When I started as a Development Director twelve years ago, I wished that there was a book like this one. One that would provide an overview of a development program and help me step-by-step through the process. After I completed developing an online training program, I realized that I had all the content to develop that book for others who are new to the field. I hope this book will help you grow a sustainable fundraising program that will allow you to serve those in need of your assistance. I also hope that it will help make advanced fundraising strategies available to organizations that may not otherwise be able to access those strategies.

Before we dive in to the technical aspects of fundraising, there is one thing I need to say – if there’s just one thing you remember from this book, I hope that it’s this: that fundraising is really an honor – it’s a privilege. And it’s not about the money.

As development professionals, we get to help make people’s dreams come true. People come – with funds that they want to give to a good cause – and with causes that they’re passionate about and goals that they want to accomplish. They are able to do accomplish their goals and dreams through the programs nonprofit organizations offer. It’s truly an honor and a privilege to work with donors to help them accomplish their life goals (and help our community at the same time). It’s really about the mission – and not about the money.


The first chapter provides an overview of the state of giving in the United States as well as an overview of a fundraising program. The next chapter contains information to help you review your vision and the mission. The vision is really the core of your fundraising program (if we don’t know where we’re going, it’s hard to convince other people to come alongside us and join us in the cause). Therefore having your vision clear will make raising major gifts much easier.

The case statement is the document that you’ll be taking out with you when you meet with major gift prospects to talk with them about the organization and the role you are hoping they will play in it. A better name for it could be ‘Your Story.’ The case statement encapsulates the vision and mission, along with information about the programs, organization and leadership of the organization. It also includes information about how the money will be spent and how the community will be positively impacted. This chapter provides guidance for developing this important document.

During the audience section, we talk about narrowing your focus down to specific groups of people – as well as specific individuals. Be prepared to think about specific people and how you might approach them.

Awareness covers many different strategies you might use to raise awareness of your organization. It also helps you focus in on those specific people you are trying to reach.

The next chapter includes information about inviting people to join in your efforts, primarily by asking for a gift. This focuses in on sitting down in-person with someone to ask for a gift. We also cover some cultivation strategies.
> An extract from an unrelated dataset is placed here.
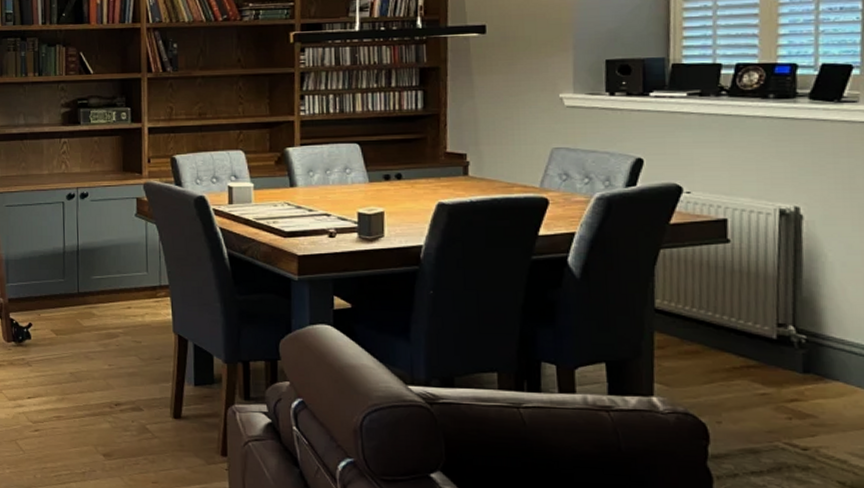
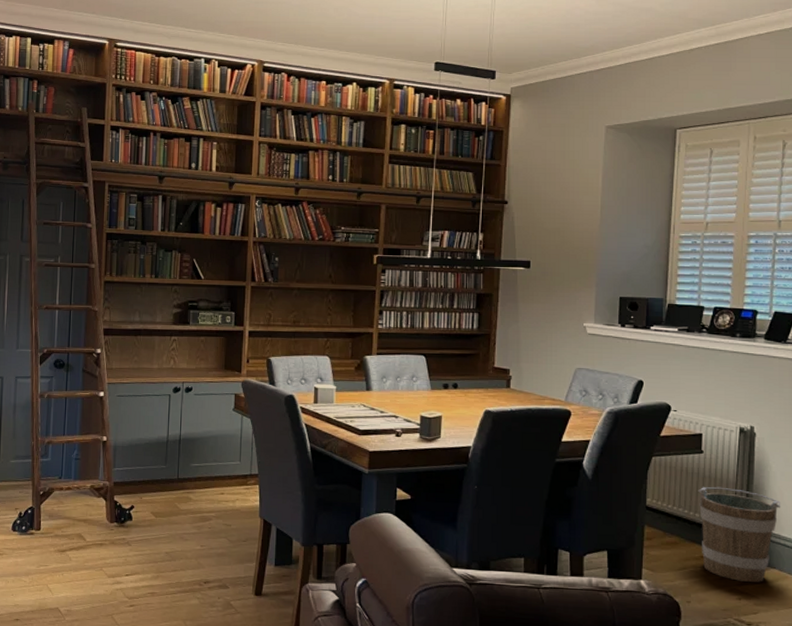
bucket: none [725,283,844,398] -> present [698,487,781,582]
Rarely will you ask for a large gift on a first visit. You’ll need to spend some time getting to know your potential donor and make sure that your organization is a good fit for them and their philanthropic goals.

The seventh chapter covers the fundraising plan and how to pull it all together. That includes everything from the first six weeks and creating a plan with everything broken down in to a specific time frame with assignments related to who has responsibilities for each step.

And then, finally, the last chapter: working with volunteers and staff. This includes recruiting people to work with you on the fundraising plan as well as engaging your organization’s board of directors to work with you (on both developing and implementing the plan.

There is one recurring theme that I hope you will notice as we go through these materials: everything needs to be donor-centered rather than organization-centered. Fundraising is primarily about helping our donors accomplish their life goals.